#### TASK INSTRUCTIONS
In the records below, repeat word for word only the lines starting at the one that contains "Administrativa" and ending at the one that contains "रिकॉर्ड तोड़ मतों से विजयी होगी।", pictures excluded.

(Entries taken from a collection)
- - - - - - -
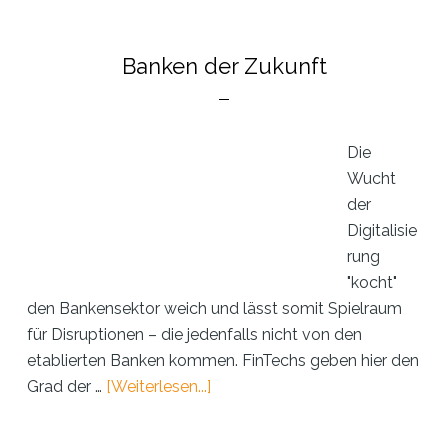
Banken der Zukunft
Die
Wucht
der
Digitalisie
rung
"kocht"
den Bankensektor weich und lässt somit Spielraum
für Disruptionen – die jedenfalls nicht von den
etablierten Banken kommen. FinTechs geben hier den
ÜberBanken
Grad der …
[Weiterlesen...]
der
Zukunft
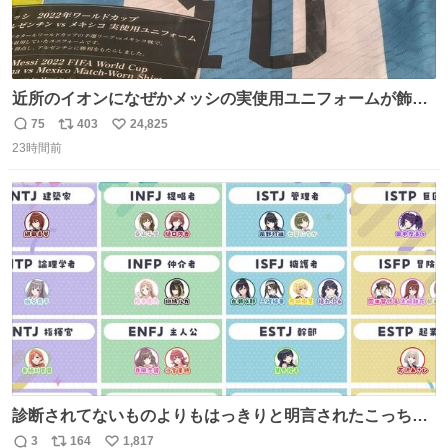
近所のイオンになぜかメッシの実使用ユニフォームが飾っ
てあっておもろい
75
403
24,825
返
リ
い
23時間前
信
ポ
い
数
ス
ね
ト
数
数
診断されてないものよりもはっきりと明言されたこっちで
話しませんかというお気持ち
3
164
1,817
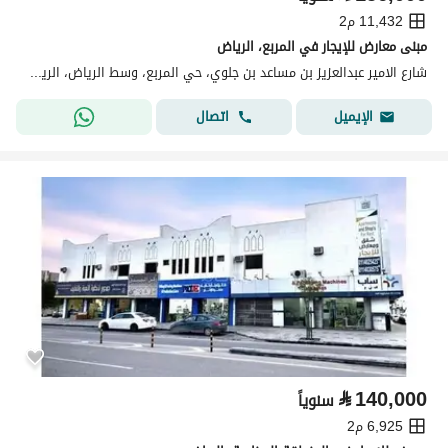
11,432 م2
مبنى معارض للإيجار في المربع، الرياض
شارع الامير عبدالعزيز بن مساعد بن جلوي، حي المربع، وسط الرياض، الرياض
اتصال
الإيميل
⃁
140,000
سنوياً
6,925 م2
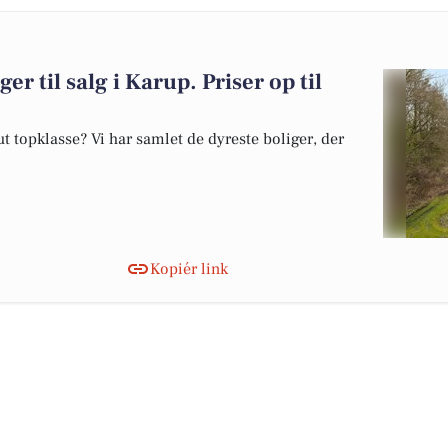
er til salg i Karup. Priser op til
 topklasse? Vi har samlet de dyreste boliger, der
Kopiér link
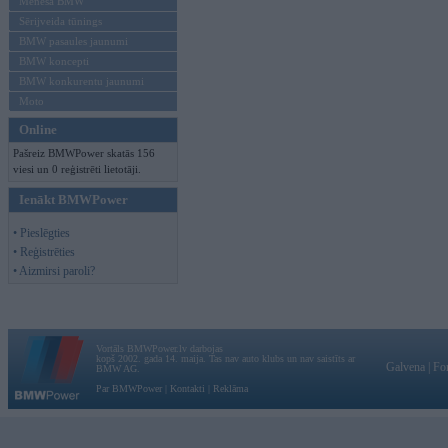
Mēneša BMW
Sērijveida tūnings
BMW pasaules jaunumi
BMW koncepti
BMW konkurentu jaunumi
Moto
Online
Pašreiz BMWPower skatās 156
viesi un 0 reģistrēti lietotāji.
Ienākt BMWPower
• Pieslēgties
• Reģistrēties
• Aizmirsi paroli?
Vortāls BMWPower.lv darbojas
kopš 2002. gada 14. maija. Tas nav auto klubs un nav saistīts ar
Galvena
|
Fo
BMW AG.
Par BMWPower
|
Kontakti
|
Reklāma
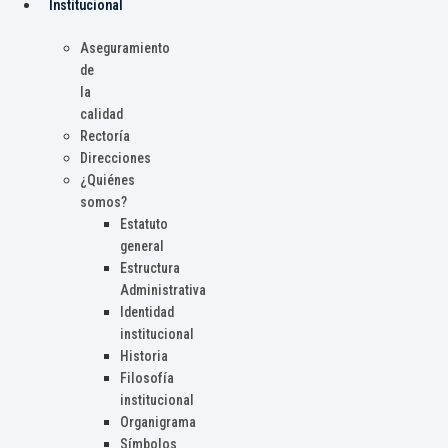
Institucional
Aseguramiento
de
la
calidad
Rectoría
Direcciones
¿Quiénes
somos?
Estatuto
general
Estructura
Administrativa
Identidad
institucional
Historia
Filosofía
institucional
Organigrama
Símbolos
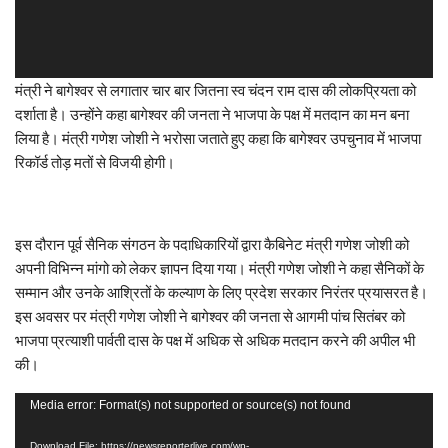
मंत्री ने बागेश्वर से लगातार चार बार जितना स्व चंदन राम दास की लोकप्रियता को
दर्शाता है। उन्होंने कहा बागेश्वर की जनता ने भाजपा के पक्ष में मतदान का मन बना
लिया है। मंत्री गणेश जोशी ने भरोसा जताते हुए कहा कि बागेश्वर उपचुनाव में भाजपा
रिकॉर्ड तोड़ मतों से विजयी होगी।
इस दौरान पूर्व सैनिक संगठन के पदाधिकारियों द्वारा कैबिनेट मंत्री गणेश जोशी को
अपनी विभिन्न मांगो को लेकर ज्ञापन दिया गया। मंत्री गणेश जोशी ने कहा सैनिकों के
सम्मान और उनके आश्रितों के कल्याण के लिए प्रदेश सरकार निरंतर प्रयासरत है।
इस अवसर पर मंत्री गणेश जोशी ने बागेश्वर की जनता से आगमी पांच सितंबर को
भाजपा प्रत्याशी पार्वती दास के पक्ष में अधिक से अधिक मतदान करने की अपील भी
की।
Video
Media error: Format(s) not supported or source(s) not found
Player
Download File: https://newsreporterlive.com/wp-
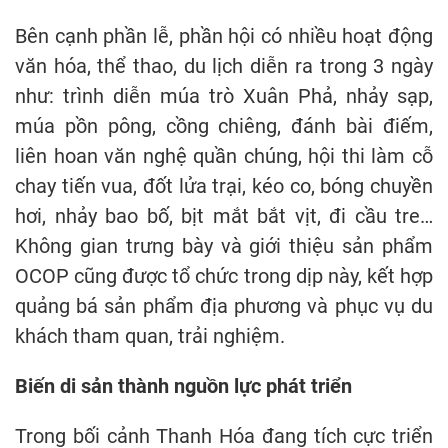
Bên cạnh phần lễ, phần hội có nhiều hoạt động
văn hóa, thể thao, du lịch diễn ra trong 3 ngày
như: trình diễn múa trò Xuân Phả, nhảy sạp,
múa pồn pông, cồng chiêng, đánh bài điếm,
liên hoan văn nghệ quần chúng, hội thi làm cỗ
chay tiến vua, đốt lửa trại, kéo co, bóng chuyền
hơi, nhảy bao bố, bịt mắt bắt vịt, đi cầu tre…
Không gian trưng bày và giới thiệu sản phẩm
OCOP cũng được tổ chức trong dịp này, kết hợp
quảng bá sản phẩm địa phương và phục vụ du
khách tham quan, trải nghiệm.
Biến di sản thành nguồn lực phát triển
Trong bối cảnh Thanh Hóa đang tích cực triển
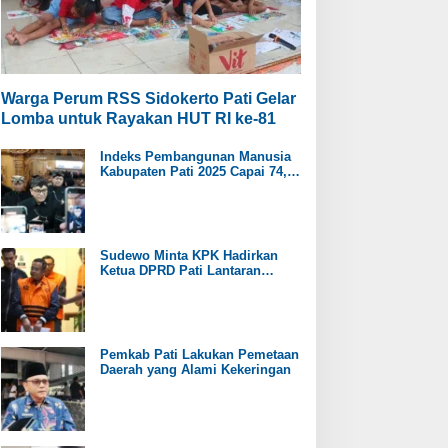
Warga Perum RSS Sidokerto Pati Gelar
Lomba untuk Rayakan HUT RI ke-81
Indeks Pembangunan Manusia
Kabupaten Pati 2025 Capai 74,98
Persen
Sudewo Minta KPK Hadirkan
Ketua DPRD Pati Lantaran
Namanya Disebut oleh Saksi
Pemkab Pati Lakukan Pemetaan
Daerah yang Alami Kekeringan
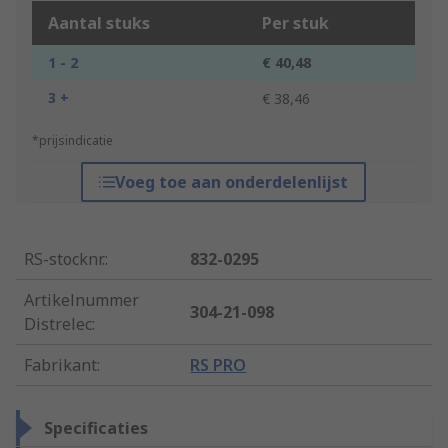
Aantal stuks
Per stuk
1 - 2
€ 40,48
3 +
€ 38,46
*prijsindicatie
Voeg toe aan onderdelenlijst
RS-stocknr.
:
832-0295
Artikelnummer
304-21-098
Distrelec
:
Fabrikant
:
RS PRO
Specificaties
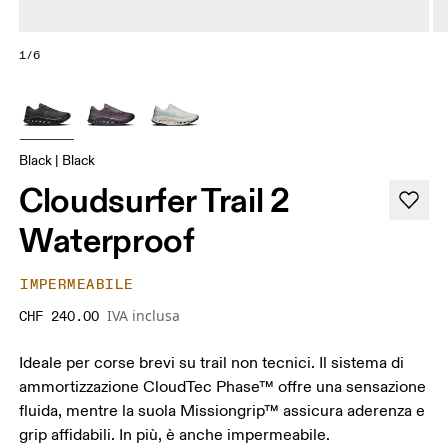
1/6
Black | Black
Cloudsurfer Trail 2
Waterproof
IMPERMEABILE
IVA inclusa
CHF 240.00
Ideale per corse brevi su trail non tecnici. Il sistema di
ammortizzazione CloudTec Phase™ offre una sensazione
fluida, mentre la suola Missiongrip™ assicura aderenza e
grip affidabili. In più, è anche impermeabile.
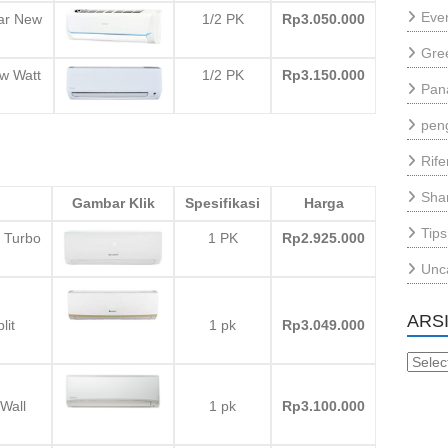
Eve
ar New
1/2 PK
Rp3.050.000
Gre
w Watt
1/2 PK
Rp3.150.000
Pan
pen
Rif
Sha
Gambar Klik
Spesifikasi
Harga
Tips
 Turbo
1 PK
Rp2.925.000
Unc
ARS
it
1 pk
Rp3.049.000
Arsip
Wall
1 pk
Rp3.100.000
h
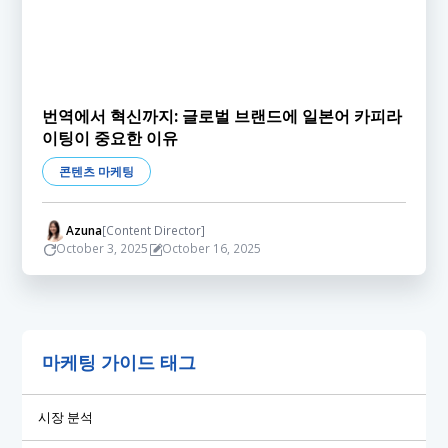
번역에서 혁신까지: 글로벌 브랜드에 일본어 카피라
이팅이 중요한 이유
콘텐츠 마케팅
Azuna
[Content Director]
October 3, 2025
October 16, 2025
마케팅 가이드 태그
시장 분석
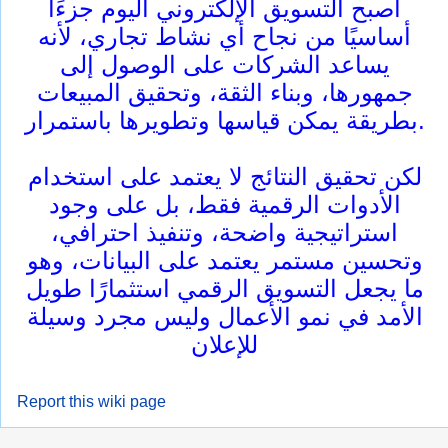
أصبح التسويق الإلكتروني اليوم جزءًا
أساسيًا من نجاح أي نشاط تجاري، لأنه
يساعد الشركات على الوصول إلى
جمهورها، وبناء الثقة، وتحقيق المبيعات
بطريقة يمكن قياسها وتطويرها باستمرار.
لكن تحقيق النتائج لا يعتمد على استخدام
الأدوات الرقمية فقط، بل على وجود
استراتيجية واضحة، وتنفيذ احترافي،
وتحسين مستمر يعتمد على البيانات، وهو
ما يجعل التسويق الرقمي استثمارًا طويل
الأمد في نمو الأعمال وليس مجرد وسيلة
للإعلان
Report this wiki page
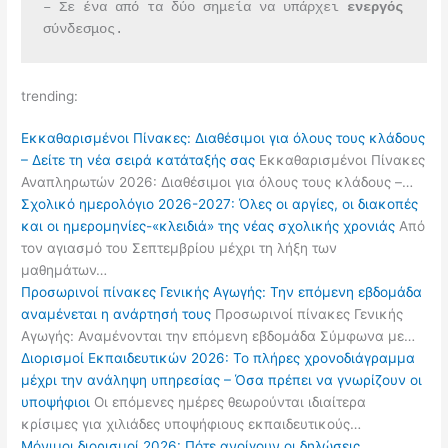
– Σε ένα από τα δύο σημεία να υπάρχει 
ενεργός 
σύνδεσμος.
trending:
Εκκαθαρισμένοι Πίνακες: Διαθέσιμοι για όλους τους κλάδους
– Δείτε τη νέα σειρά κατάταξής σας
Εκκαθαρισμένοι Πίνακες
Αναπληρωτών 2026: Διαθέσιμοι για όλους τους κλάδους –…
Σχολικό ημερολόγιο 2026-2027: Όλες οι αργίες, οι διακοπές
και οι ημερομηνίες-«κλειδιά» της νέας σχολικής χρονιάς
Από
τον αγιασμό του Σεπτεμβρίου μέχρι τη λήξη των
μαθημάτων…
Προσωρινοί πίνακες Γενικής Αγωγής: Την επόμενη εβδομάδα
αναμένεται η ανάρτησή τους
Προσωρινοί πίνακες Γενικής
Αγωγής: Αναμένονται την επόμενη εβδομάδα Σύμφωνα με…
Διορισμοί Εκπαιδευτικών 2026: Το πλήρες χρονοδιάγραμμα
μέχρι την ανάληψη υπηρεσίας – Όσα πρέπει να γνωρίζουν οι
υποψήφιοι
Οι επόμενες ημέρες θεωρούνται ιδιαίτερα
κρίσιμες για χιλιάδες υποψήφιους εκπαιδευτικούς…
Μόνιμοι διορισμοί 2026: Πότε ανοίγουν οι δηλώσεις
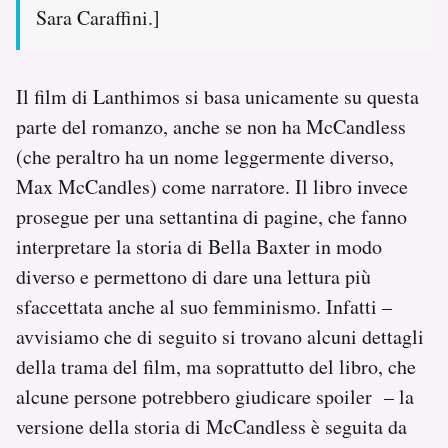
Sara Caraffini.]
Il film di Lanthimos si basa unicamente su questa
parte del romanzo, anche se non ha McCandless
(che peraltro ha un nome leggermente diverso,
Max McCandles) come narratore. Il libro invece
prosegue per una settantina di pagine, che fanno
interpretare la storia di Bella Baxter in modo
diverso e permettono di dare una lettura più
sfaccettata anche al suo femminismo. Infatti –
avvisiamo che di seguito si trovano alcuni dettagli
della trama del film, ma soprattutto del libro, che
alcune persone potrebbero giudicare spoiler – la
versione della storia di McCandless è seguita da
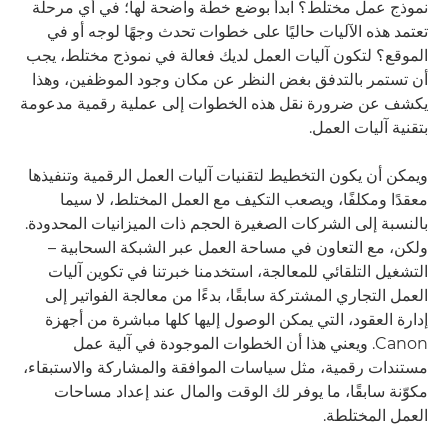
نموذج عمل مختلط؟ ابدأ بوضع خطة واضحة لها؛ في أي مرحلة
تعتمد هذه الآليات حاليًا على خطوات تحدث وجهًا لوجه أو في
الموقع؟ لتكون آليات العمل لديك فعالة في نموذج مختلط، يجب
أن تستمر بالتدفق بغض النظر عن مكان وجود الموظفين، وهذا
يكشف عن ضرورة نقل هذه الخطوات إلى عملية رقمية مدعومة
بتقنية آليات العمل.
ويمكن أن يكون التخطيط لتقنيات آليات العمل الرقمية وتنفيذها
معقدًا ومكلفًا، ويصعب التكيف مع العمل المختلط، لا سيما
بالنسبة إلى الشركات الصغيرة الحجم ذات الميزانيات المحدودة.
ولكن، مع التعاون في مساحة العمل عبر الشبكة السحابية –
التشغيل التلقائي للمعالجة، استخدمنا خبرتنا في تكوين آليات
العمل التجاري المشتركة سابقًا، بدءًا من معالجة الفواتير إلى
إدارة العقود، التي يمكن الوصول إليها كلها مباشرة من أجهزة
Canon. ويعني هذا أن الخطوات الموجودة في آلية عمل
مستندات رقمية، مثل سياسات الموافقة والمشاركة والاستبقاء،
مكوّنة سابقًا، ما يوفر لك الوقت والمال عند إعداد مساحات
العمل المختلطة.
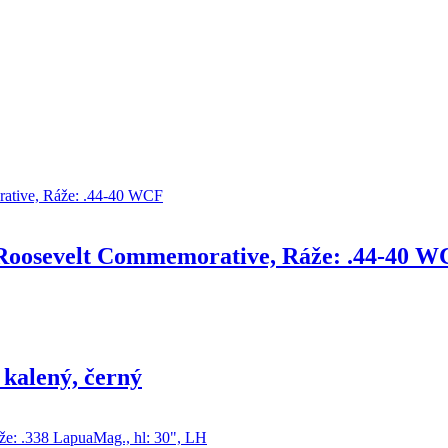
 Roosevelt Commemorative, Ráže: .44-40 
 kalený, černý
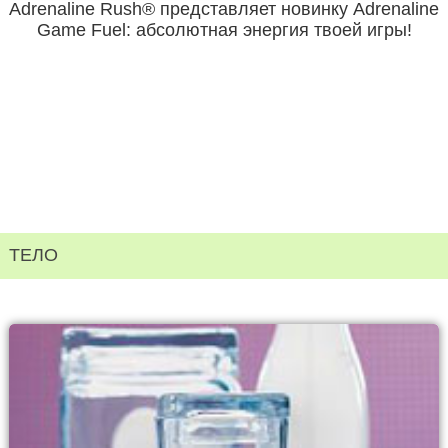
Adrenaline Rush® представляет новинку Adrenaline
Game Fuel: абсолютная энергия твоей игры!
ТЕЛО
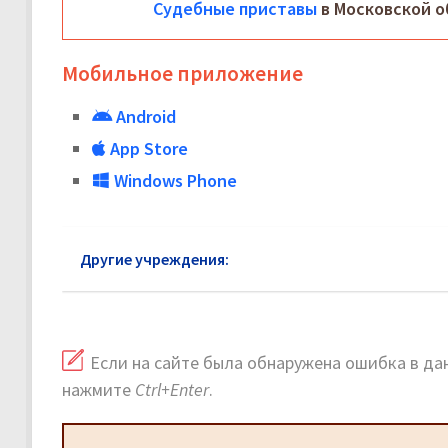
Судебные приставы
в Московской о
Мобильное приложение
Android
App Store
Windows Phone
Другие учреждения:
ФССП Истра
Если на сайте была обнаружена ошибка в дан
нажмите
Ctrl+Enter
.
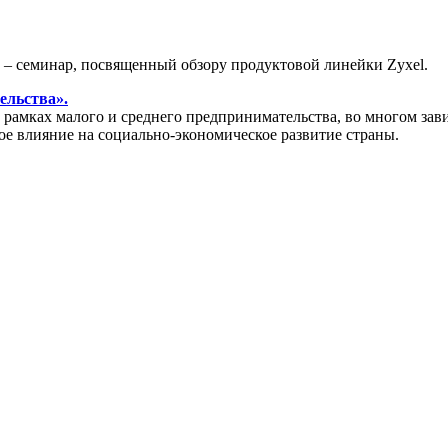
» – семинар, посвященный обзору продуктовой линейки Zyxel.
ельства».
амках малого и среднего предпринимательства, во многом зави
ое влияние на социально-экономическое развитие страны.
- - - - - - -
#### REPLY
Administrativa
Identidad
institucional
Historia
Filosofía
institucional
Organigrama
Símbolos
मंत्री ने बागेश्वर से लगातार चार बार जितना स्व चंदन राम दास की लोकप्रियता को
दर्शाता है। उन्होंने कहा बागेश्वर की जनता ने भाजपा के पक्ष में मतदान का मन बना
लिया है। मंत्री गणेश जोशी ने भरोसा जताते हुए कहा कि बागेश्वर उपचुनाव में भाजपा
रिकॉर्ड तोड़ मतों से विजयी होगी।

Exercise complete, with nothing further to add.